(Ottawa) Les conservateurs refusaient toujours vendredi de révéler comment ils voteront sur le projet de loi C-13 qui vise à moderniser la Loi sur les langues officielles, mais prétendent haut et fort que « c’est la zizanie » chez les libéraux.

« Nous avons entendu parler de tous les partis dans cette Chambre, sauf le Parti conservateur. C’est le grand mystère. Ils vont-tu appuyer le projet de loi, oui ou non ? », a envoyé la ministre des Langues officielles, Ginette Petitpas Taylor, lors du débat sur la troisième lecture du projet de loi.

Le porte-parole en matière de langues officielles, Joël Godin, a été visiblement irrité par cette seconde offensive provenant des banquettes du gouvernement.

« C’est quoi cet acharnement-là de connaître à l’avance la position d’un parti politique, a-t-il lancé. J’aimerais rappeler à la ministre que dans les procédures, les votes, c’est un droit parlementaire et si on veut respecter les pratiques, on vote en Chambre. […] Le Parti conservateur du Canada va être présent pour voter. »

La veille, M. Godin avait évité de répondre à une question de La Presse Canadienne quant à savoir si les troupes conservatrices ont décidé comment elles voteraient. « C’est une bonne question, avait-il dit en rigolant. Ce n’est pas important. » Et est-ce que ce sera un vote libre ? « Je ne vous répondrai pas », avait-il ajouté tout sourire.

Dans son discours de vendredi, M. Godin a lui aussi envoyé quelques flèches en notant des abstentions notables lors du vote de la veille sur l’étape du rapport - sur lesquels les députés peuvent voter en ligne -, notamment celles du ministre de la Justice, David Lametti, et du ministre du Patrimoine canadien et lieutenant pour le Québec « qui est le principal intéressé », Pablo Rodriguez.

Le député libéral de Mont-Royal, Anthony Housefather, avait été le seul parlementaire à voter contre.

Réagissant aux propos du député Godin, le cabinet du ministre Rodriguez a fait savoir que celui-ci est hors du pays au chevet de son père.
□ □ □ □ □ □ □
Tâche courte A:
D'après l'article sur le projet de loi C-13, quel parlementaire a été le seul à voter contre ?
Tâche courte B:
Poursuivez l'article sur le projet de loi C-13 après son dernier paragraphe.
Le matériel qui suit est indépendant de l'article.

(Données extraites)
□ □ □ □ □ □ □
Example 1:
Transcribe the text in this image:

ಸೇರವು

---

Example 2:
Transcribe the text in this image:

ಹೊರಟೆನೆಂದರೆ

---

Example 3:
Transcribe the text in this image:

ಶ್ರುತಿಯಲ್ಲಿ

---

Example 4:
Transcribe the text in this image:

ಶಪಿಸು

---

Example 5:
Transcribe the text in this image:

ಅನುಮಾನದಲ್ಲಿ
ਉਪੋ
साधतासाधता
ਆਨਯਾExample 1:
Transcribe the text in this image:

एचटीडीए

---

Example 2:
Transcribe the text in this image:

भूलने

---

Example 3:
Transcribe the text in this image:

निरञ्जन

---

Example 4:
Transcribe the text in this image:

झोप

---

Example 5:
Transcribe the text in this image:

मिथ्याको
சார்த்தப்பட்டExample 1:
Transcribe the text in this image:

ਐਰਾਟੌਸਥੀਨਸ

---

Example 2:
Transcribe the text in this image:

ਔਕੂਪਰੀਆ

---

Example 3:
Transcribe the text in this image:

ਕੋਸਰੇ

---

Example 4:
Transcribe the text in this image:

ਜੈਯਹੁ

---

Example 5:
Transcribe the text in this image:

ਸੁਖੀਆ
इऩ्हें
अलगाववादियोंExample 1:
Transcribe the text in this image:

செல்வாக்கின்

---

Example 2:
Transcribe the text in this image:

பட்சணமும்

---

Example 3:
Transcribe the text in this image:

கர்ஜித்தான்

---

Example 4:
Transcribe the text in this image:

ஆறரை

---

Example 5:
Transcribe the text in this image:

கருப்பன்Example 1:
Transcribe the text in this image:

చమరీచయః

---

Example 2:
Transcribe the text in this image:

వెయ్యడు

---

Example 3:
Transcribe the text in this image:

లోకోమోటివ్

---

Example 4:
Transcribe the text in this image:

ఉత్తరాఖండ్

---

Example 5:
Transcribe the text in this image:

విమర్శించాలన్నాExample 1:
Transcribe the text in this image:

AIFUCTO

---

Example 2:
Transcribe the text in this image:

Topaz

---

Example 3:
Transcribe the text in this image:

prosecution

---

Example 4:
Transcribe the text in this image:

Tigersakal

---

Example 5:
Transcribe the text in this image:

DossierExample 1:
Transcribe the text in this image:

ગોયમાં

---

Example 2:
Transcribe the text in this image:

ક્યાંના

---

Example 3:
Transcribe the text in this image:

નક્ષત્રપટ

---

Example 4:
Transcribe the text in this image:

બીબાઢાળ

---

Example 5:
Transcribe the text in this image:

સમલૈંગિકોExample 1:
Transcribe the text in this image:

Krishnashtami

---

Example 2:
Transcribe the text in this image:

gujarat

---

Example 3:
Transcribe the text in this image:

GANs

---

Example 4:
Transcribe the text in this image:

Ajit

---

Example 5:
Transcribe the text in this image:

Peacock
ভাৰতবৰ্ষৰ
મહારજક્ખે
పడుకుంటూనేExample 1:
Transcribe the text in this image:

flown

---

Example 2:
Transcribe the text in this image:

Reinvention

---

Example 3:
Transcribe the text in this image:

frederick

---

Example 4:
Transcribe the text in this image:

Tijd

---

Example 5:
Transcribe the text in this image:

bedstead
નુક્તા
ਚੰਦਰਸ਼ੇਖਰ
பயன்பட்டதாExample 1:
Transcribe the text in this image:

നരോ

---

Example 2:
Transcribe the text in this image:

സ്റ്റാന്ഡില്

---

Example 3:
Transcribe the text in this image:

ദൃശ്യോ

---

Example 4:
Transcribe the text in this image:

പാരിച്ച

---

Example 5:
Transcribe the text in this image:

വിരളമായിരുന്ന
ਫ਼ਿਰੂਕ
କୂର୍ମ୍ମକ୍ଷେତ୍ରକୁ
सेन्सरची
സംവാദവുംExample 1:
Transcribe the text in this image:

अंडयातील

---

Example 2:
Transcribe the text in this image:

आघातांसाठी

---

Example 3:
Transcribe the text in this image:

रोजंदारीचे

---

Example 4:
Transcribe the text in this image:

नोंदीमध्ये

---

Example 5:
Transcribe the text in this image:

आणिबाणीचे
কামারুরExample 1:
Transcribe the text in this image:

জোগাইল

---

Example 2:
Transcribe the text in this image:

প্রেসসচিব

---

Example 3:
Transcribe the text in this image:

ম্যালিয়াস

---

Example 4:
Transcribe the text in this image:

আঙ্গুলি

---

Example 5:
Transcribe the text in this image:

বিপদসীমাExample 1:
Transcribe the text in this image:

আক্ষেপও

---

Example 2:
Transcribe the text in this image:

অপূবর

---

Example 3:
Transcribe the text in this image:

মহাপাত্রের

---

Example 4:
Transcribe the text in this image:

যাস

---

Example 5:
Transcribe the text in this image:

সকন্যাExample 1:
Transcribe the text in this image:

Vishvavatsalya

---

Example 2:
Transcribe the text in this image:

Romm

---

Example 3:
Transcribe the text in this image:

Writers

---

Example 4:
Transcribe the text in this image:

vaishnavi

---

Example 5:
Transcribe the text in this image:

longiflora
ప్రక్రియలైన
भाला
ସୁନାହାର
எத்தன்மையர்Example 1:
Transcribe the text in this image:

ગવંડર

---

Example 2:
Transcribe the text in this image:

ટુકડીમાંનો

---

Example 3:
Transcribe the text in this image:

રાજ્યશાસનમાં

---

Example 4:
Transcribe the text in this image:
□ □ □ □ □ □ □
Résultat A:
Anthony Housefather, le député libéral de Mont-Royal.

Résultat B:
M. Godin a également insisté que les libéraux sont responsables de l’agenda et qu’ils ont choisi de tenir le débat un vendredi, « la journée où il y a le moins de temps de parole des députés ».

« Ils ne veulent pas en entendre parler, a-t-il lancé. Ils veulent passer ça sous le tapis. C’est sûr, ils se chicanent dans le caucus libéral. »

« Discussions robustes »

Lors d’une mêlée de presse, la ministre Petitpas Taylor a reconnu du bout des lèvres que « c’est sûr que oui, nous avons eu des conversations, des discussions robustes », mais elle assure qu’elle sent « très bien » l’appui des députés de son caucus.

Pourrait-il y avoir des voix discordantes lors du vote prévu lundi ? « Effectivement, comme parlementaires, nous sommes ici pour représenter nos commettants et nos commettantes, a indiqué la ministre. Ça fait que les députés vont absolument choisir le vote qu’ils vont faire. »

PHOTO ROBERT SKINNER, ARCHIVES LA PRESSE

Ginette Petitpas Taylor

Le cabinet du ministre de la Justice a coupé court à la rumeur qu’il voterait contre le projet de loi. « Comme vous l’avez dit dans votre courriel, le ministre Lametti votera toujours avec le gouvernement en tant que ministre », a répondu son attachée de presse en référant avec doigté au principe de solidarité ministérielle – qui veut que le Cabinet vote de la même façon – évoqué dans la question initiale.

Le premier ministre Justin Trudeau avait été forcé de clarifier dans les derniers mois que ses ministres devront tous voter en faveur de C-13 après que l’un d’eux, le Montréalais Marc Miller, eut ouvert la porte à faire le contraire s’il fait référence à la Charte de la langue française du Québec.

Cette référence est toujours présente des libéraux ont plaidé que cela ne devrait pas avoir de conséquences juridiques.

Quant au ministre Miller, il « soutient la position du gouvernement », a indiqué son bureau vendredi.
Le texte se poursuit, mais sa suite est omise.